E as redes sociais? Elas amplificam tudo. Porque o cérebro ansioso busca comparação como um radar automático. Ver a vida dos outros num ritmo diferente, mais leve, mais produtivo, mais organizado, pode alimentar a sensação de inadequação e fracasso silencioso. A dopamina das notificações pode até aliviar momentaneamente, mas logo depois vem a cobrança, o medo de estar ficando para trás, o enjoo da performance.

Eu já me vi nesse ciclo. E é por isso que escrevo com a responsabilidade de quem já precisou desacelerar para não adoecer. A ansiedade não precisa ser eliminada, mas sim compreendida, cuidada, desarmada aos poucos. Não com fórmulas mágicas, mas com presença, com coragem e com escolhas consistentes.


Talvez você se pergunte: como saber se a minha ansiedade passou do limite saudável?


Aqui vão alguns sinais de atenção 

  • Você sente que sua mente nunca desliga, mesmo em momentos de descanso Há uma sensação constante de que algo ruim vai acontecer

  • Tarefas simples se tornam pesadas porque sua mente já antecipou todos os piores cenários 

  • Seu corpo vive em alerta: tensões musculares, respiração curta, coração acelerado 

  • Você evita situações por medo de falhar, ser julgado ou se sentir exposto 

  • Existe uma autocrítica implacável que te cobra excelência o tempo todo


Se você se identificou com alguns desses pontos, talvez seja hora de olhar para isso com mais cuidado. Não com culpa, mas com curiosidade. Não com medo, mas com presença.

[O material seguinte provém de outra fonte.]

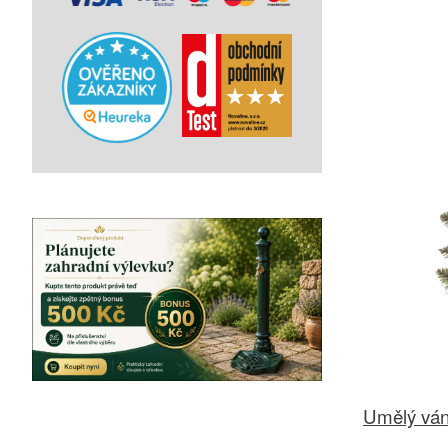
Umělý váno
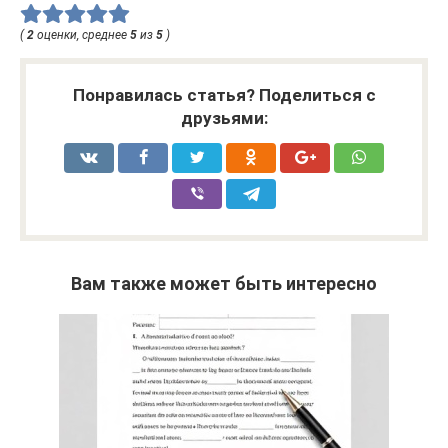
(
2
оценки, среднее
5
из
5
)
Понравилась статья? Поделиться с
друзьями:
Вам также может быть интересно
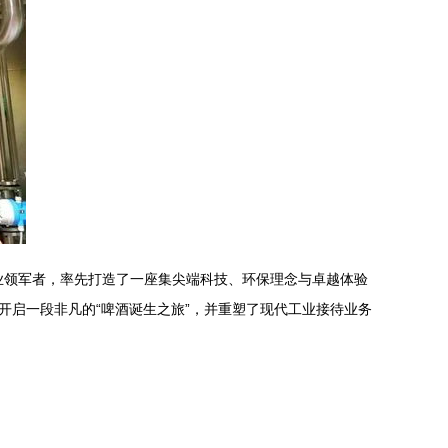
行业领军者，率先打造了一座集尖端科技、环保理念与卓越体验
开启一段非凡的“啤酒诞生之旅”，并重塑了现代工业接待业务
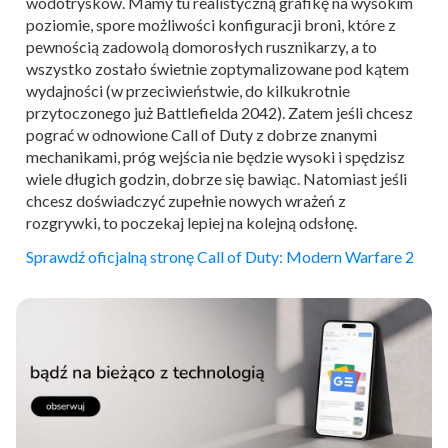
wodotrysków. Mamy tu realistyczną grafikę na wysokim
poziomie, spore możliwości konfiguracji broni, które z
pewnością zadowolą domorosłych rusznikarzy, a to
wszystko zostało świetnie zoptymalizowane pod kątem
wydajności (w przeciwieństwie, do kilkukrotnie
przytoczonego już Battlefielda 2042). Zatem jeśli chcesz
pograć w odnowione Call of Duty z dobrze znanymi
mechanikami, próg wejścia nie będzie wysoki i spędzisz
wiele długich godzin, dobrze się bawiąc. Natomiast jeśli
chcesz doświadczyć zupełnie nowych wrażeń z
rozgrywki, to poczekaj lepiej na kolejną odsłonę.
Sprawdź oficjalną stronę Call of Duty: Modern Warfare 2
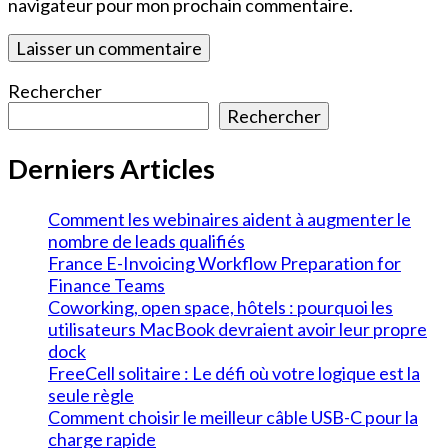
navigateur pour mon prochain commentaire.
Rechercher
Rechercher
Derniers Articles
Comment les webinaires aident à augmenter le
nombre de leads qualifiés
France E-Invoicing Workflow Preparation for
Finance Teams
Coworking, open space, hôtels : pourquoi les
utilisateurs MacBook devraient avoir leur propre
dock
FreeCell solitaire : Le défi où votre logique est la
seule règle
Comment choisir le meilleur câble USB-C pour la
charge rapide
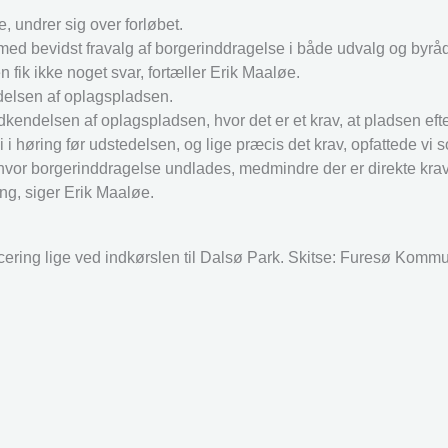
 undrer sig over forløbet.
, med bevidst fravalg af borgerinddragelse i både udvalg og byråd
 fik ikke noget svar, fortæller Erik Maaløe.
ndelsen af oplagspladsen.
dkendelsen af oplagspladsen, hvor det er et krav, at pladsen eft
høring før udstedelsen, og lige præcis det krav, opfattede vi so
hvor borgerinddragelse undlades, medmindre der er direkte krav
ng, siger Erik Maaløe.
cering lige ved indkørslen til Dalsø Park. Skitse: Furesø Komm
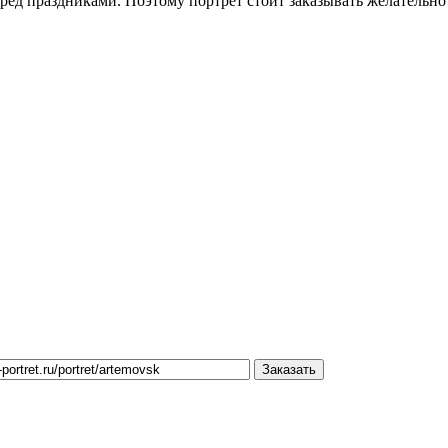
ред праздниками. Поэтому портрет стоит заказывать желательно 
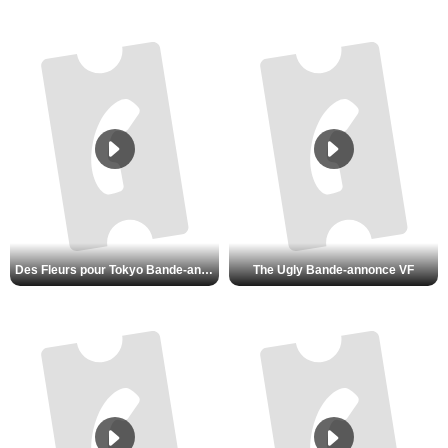
Des Fleurs pour Tokyo Bande-annonce VO STFR
The Ugly Bande-annonce VF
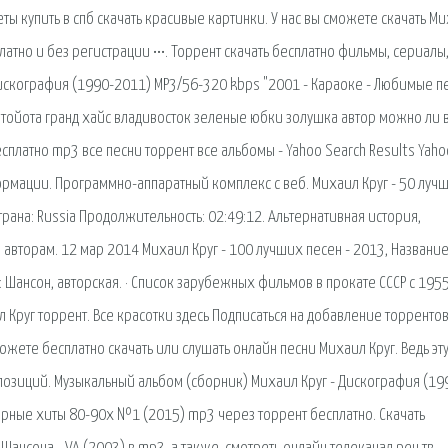
ты купить в спб скачать красивые картинки. У нас вы сможете скачать М
атно и без регистрации •••. Торрент скачать бесплатно фильмы, сериалы,
Дискография (1990-2011) MP3/56-320 kbps "2001 - Караоке - Любимые п
т тойота гранд хайс владивосток зеленые юбки золушка автор можно ли 
есплатно mp3 все песни торрент все альбомы - Yahoo Search Results Yah
ормации. Программно-аппаратный комплекс с веб. Михаил Круг - 50 луч
трана: Russia Продолжительность: 02:49:12. Альтернативная история,
 авторам. 12 мар 2014 Михаил Круг - 100 лучших песен - 2013, Название
 Шансон, авторская. · Список зарубежных фильмов в прокате СССР с 195
л Круг торрент. Все красотки здесь Подписаться на добавление торрентов.
 можете бесплатно скачать или слушать онлайн песни Михаил Круг. Ведь эт
позиций. Музыкальный альбом (сборник) Михаил Круг - Дискография (19
арные хиты 80-90х №1 (2015) mp3 через торрент бесплатно. Скачать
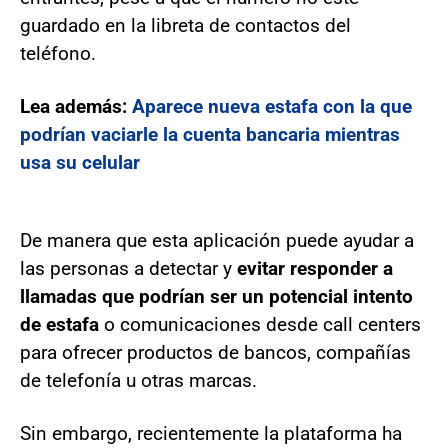
guardado en la libreta de contactos del
teléfono.
Lea además:
Aparece nueva estafa con la que
podrían vaciarle la cuenta bancaria mientras
usa su celular
De manera que esta aplicación puede ayudar a
las personas a detectar y
evitar responder a
llamadas que podrían ser un potencial intento
de estafa
o comunicaciones desde call centers
para ofrecer productos de bancos, compañías
de telefonía u otras marcas.
Sin embargo, recientemente la plataforma ha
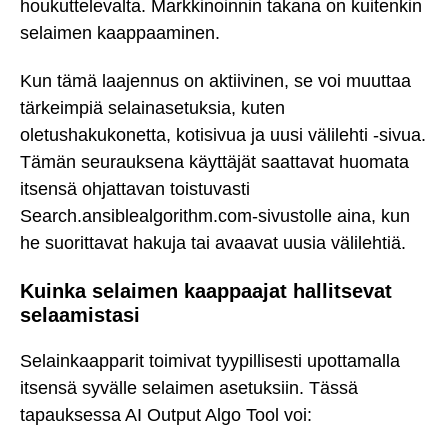
houkuttelevalta. Markkinoinnin takana on kuitenkin
selaimen kaappaaminen.
Kun tämä laajennus on aktiivinen, se voi muuttaa
tärkeimpiä selainasetuksia, kuten
oletushakukonetta, kotisivua ja uusi välilehti -sivua.
Tämän seurauksena käyttäjät saattavat huomata
itsensä ohjattavan toistuvasti
Search.ansiblealgorithm.com-sivustolle aina, kun
he suorittavat hakuja tai avaavat uusia välilehtiä.
Kuinka selaimen kaappaajat hallitsevat
selaamistasi
Selainkaapparit toimivat tyypillisesti upottamalla
itsensä syvälle selaimen asetuksiin. Tässä
tapauksessa AI Output Algo Tool voi:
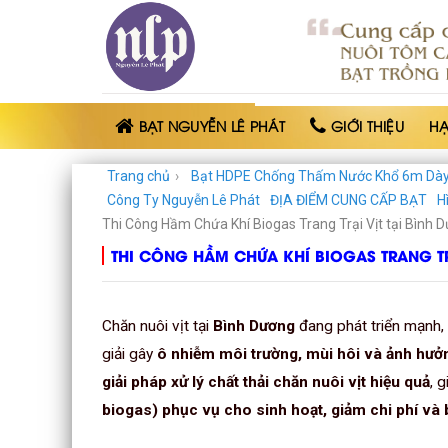
BẠT
NHỰA
NGUYỄN
LÊ
PHÁT
BẠT NGUYỄN LÊ PHÁT
GIỚI THIỆU
H
Trang chủ
›
Bạt HDPE Chống Thấm Nước Khổ 6m Dà
Công Ty Nguyễn Lê Phát
ĐỊA ĐIỂM CUNG CẤP BẠT
H
Thi Công Hầm Chứa Khí Biogas Trang Trại Vịt tại Bình D
THI CÔNG HẦM CHỨA KHÍ BIOGAS TRANG TRẠ
Chăn nuôi vịt tại
Bình Dương
đang phát triển mạnh,
giải gây
ô nhiễm môi trường, mùi hôi và ảnh hư
giải pháp xử lý chất thải chăn nuôi vịt hiệu quả
, 
biogas) phục vụ cho sinh hoạt, giảm chi phí và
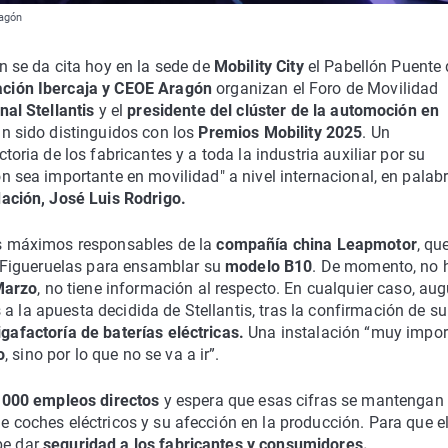
ragón
n se da cita hoy en la sede de
Mobility City
el Pabellón Puente
ción Ibercaja y CEOE Aragón
organizan el Foro de Movilidad
nal Stellantis
y el
presidente del clúster de la automoción en
an sido distinguidos con los
Premios Mobility 2025
. Un
toria de los fabricantes y a toda la industria auxiliar por su
n sea importante en movilidad" a nivel internacional, en palab
ación, José Luis Rodrigo.
os máximos responsables de la
compañía china Leapmotor
, qu
e Figueruelas para ensamblar su
modelo B10
. De momento, no 
Marzo
, no tiene información al respecto. En cualquier caso, au
a la apuesta decidida de Stellantis, tras la confirmación de su
igafactoría de baterías eléctricas.
Una instalación “muy impor
o
, sino por lo que no se va a ir”.
.000 empleos directos
y espera que esas cifras se mantengan
de coches eléctricos y su afección en la producción. Para que e
be dar
seguridad a los fabricantes y consumidores.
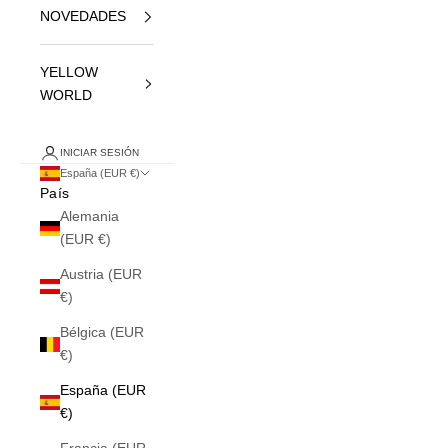
NOVEDADES
YELLOW
WORLD
INICIAR SESIÓN
España (EUR €)
País
Alemania
(EUR €)
Austria (EUR
€)
Bélgica (EUR
€)
España (EUR
€)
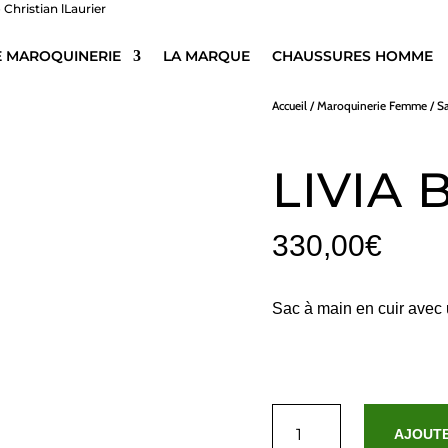
E MAROQUINERIE
LA MARQUE
CHAUSSURES HOMME
Accueil
/
Maroquinerie Femme
/
S
LIVIA 
330,00
€
Sac à main en cuir avec 
quantité
de
AJOUTE
Livia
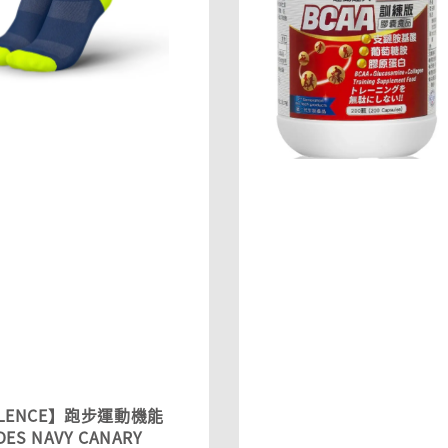
YLENCE】跑步運動機能
DES NAVY CANARY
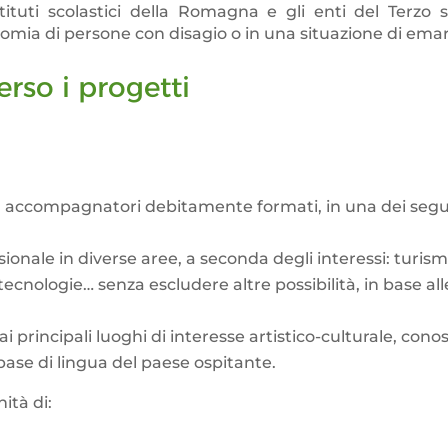
stituti scolastici della Romagna e gli enti del Terz
onomia di persone con disagio o in una situazione di ema
rso i progetti
d accompagnatori debitamente formati, in una dei segue
ionale in diverse aree, a seconda degli interessi: turis
 tecnologie… senza escludere altre possibilità, in base 
te ai principali luoghi di interesse artistico-culturale, con
base di lingua del paese ospitante.
nità di:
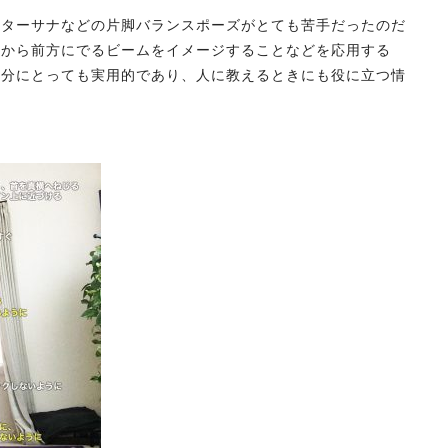
ュターサナなどの片脚バランスポーズがとても苦手だったのだ
骨から前方にでるビームをイメージすることなどを応用する
自分にとっても実用的であり、人に教えるときにも役に立つ情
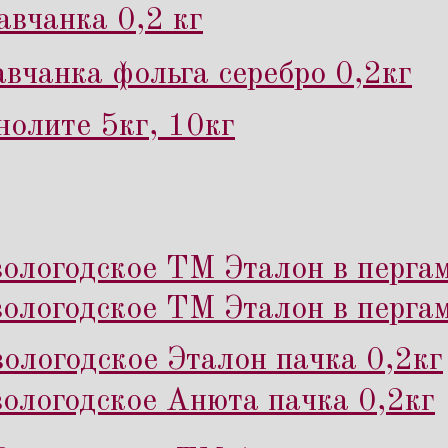
вчанка 0,2 кг
вчанка фольга серебро 0,2кг
нолите 5кг, 10кг
ологодское ТМ Эталон в пергам
ологодское ТМ Эталон в перга
ологодское Эталон пачка 0,2кг
ологодское Анюта пачка 0,2кг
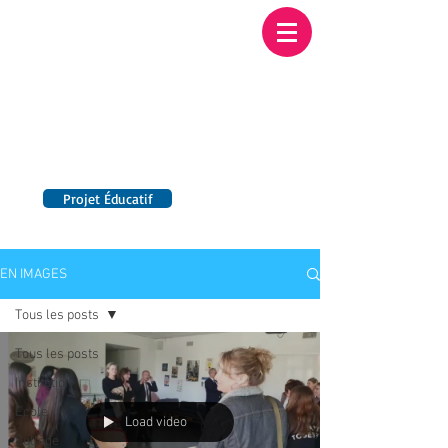
Institution NOTRE-
DAME BORDEAUX
Etablissement Catholique d'Enseignement
sous contrat d'association avec l'Etat​
Projet Éducatif
14 établissements en France
EN IMAGES
Tous les posts
Tous les posts
Institution
Ecole
Load video
Collège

E o que fazer com isso? Aqui estão pequenas práticas que ajudam a reconectar mente e corpo:

  • Dê nome para o que você sente, a ansiedade perde força quando é reconhecida com clareza. Ao invés de dizer “estou estranha”, diga “estou ansiosa porque estou com medo de falhar nesse projeto”.

  • Observe seu corpo. O corpo fala antes da mente entender. Perceba onde a ansiedade se manifesta em você. Ombros, estômago, mandíbula? Respire ali.

  • Reduza o volume de estímulos. Silencie notificações, diminua o ritmo de consumo digital. Seu cérebro precisa de espaço vazio para se reorganizar.

  • Ancore-se em rituais pequenos, beber água devagar, caminhar sem fone, escrever no papel. O toque físico e o gesto presente ajudam o cérebro a sair do piloto automático.

  • Peça ajuda profissional. Ansiedade patológica não se resolve só com frases bonitas no feed. Psicoterapia é espaço de resgate. Não é fraqueza. É escolha de cuidado.


A ansiedade só vira um monstro quando a gente tenta calar o que ela veio mostrar. Quando escutada com respeito, ela revela onde está doendo. E onde está doendo, há algo que precisa de mais gentileza, mais pausa e menos exigência.

Seu cérebro não foi feito para viver em alerta constante. Sua vida não precisa ser uma eterna prova de resistência. Talvez o que você mais precise agora seja silêncio, espaço e um pouco de ternura interna. Respira. Só isso. Porque, às vezes, respirar com consciência já é o começo da cura.